### Job
Recast the material starting at the line containing "Cribl Inc is" and ending at the line containing "On top of it" as a numbered list, leaving out blank lines.

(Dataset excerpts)
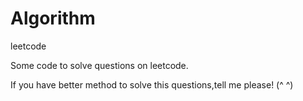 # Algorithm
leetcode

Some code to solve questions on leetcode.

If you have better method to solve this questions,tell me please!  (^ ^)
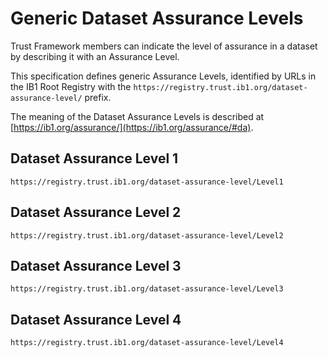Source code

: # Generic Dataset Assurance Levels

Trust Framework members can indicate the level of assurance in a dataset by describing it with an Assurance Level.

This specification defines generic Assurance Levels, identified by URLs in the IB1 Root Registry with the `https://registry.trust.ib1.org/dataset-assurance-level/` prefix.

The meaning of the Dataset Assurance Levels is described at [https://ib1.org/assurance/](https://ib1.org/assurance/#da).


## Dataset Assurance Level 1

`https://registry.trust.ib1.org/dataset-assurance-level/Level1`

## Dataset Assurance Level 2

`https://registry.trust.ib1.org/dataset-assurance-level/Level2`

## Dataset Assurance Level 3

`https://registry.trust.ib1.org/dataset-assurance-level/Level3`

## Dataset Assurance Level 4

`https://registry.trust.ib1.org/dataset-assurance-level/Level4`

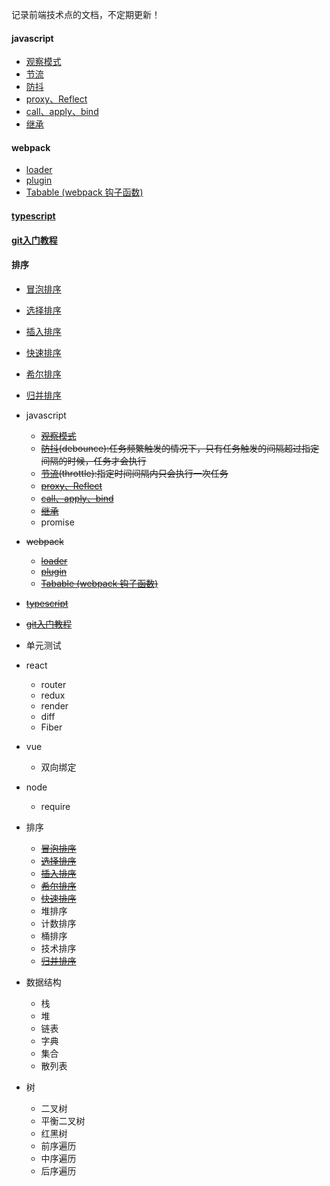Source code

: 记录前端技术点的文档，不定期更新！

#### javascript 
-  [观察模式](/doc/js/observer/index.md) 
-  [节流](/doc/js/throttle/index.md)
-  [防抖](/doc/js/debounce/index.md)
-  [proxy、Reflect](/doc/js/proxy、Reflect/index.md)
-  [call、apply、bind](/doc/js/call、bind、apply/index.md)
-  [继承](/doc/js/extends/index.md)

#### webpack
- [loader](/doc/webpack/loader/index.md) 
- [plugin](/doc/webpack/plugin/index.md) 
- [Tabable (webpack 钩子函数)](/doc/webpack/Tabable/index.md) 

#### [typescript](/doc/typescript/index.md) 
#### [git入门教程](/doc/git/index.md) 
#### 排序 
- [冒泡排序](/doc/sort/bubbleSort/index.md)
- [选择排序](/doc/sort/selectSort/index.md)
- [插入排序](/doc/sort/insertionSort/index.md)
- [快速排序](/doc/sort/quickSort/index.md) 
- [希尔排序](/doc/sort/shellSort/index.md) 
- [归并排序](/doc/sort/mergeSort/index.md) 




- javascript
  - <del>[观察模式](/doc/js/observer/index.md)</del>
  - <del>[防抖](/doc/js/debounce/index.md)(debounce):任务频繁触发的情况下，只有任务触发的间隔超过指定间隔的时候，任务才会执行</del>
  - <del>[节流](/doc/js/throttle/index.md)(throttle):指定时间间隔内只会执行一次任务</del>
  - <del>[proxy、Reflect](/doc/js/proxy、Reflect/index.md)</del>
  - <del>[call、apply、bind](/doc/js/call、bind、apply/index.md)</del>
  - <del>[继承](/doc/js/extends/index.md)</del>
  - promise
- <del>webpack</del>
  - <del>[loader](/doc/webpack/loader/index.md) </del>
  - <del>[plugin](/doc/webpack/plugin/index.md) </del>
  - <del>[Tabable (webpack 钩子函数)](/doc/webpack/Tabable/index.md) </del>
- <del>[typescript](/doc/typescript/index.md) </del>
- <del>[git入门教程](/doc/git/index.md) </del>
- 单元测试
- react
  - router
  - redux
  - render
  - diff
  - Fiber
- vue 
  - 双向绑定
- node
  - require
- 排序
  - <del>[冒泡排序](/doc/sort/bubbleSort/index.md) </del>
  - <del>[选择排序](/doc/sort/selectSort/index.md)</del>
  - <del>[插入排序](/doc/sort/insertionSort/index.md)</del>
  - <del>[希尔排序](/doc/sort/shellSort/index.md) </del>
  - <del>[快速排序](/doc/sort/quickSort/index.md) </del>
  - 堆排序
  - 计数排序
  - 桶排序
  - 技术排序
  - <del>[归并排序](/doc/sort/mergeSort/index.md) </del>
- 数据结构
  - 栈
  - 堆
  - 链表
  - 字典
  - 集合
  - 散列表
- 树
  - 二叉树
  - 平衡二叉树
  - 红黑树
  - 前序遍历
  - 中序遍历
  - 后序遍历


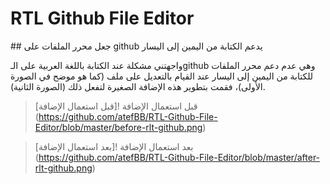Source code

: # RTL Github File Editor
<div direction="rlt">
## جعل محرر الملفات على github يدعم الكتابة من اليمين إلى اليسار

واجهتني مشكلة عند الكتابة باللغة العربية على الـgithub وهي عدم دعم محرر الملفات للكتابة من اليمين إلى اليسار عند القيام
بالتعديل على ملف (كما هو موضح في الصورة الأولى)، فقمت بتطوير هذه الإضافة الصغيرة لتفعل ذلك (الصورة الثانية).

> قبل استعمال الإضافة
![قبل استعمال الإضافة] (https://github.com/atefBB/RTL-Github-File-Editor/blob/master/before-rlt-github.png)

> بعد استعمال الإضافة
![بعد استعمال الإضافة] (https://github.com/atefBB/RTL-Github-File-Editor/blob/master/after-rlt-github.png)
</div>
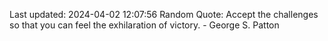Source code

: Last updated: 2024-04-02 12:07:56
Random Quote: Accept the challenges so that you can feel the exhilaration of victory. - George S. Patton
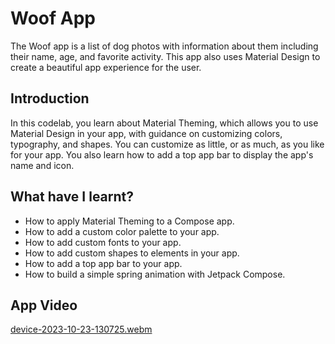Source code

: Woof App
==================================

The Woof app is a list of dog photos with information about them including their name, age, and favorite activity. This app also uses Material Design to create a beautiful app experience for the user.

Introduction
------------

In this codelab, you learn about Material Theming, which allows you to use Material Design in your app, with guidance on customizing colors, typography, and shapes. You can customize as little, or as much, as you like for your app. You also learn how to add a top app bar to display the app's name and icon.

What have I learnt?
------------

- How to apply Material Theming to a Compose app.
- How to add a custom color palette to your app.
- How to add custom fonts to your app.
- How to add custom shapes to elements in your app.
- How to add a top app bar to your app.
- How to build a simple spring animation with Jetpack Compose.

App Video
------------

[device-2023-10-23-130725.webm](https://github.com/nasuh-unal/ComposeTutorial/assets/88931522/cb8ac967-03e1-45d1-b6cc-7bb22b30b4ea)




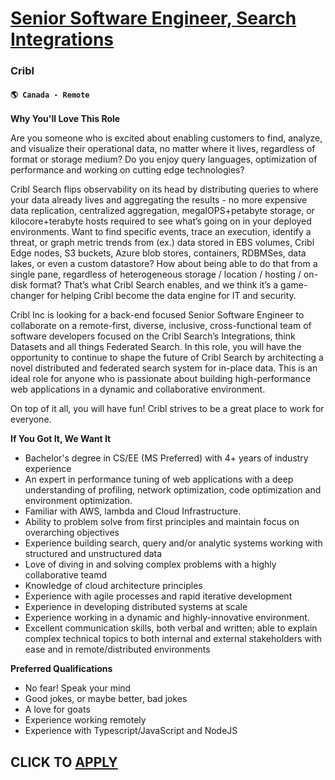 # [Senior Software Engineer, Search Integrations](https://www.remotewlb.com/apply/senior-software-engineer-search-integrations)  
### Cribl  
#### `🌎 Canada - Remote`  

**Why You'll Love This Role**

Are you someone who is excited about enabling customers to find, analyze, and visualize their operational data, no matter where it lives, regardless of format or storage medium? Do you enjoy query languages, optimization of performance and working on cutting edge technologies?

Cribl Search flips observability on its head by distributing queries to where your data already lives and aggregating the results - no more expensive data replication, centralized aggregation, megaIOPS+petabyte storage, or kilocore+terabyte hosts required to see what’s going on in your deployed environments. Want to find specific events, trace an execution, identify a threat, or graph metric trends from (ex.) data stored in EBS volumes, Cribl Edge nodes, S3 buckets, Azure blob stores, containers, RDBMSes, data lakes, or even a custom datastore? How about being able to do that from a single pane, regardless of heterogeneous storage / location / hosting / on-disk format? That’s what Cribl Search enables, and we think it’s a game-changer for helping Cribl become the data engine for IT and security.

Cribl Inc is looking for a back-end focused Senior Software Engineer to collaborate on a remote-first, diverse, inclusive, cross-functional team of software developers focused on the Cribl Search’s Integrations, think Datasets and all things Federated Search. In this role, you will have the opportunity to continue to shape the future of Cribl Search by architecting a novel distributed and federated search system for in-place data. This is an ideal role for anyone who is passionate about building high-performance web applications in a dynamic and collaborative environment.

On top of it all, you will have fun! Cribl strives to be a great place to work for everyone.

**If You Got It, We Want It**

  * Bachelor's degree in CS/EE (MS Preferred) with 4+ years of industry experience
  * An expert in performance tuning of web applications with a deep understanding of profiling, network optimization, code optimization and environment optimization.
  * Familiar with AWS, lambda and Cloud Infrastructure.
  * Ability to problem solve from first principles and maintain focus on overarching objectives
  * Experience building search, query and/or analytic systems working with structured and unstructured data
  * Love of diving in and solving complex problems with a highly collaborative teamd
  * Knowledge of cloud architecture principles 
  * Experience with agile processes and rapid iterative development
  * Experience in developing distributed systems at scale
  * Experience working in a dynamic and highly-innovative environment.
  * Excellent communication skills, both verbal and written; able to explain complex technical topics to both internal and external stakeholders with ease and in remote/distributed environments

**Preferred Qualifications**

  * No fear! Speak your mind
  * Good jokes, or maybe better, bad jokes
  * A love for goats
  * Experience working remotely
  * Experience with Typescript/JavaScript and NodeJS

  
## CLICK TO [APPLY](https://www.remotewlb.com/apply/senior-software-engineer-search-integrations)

### Result for this task
1. Cribl Inc is looking for a back-end focused Senior Software Engineer to collaborate on a remote-first, diverse, inclusive, cross-functional team of software developers focused on the Cribl Search’s Integrations, think Datasets and all things Federated Search. In this role, you will have the opportunity to continue to shape the future of Cribl Search by architecting a novel distributed and federated search system for in-place data. This is an ideal role for anyone who is passionate about building high-performance web applications in a dynamic and collaborative environment.
2. On top of it all, you will have fun! Cribl strives to be a great place to work for everyone.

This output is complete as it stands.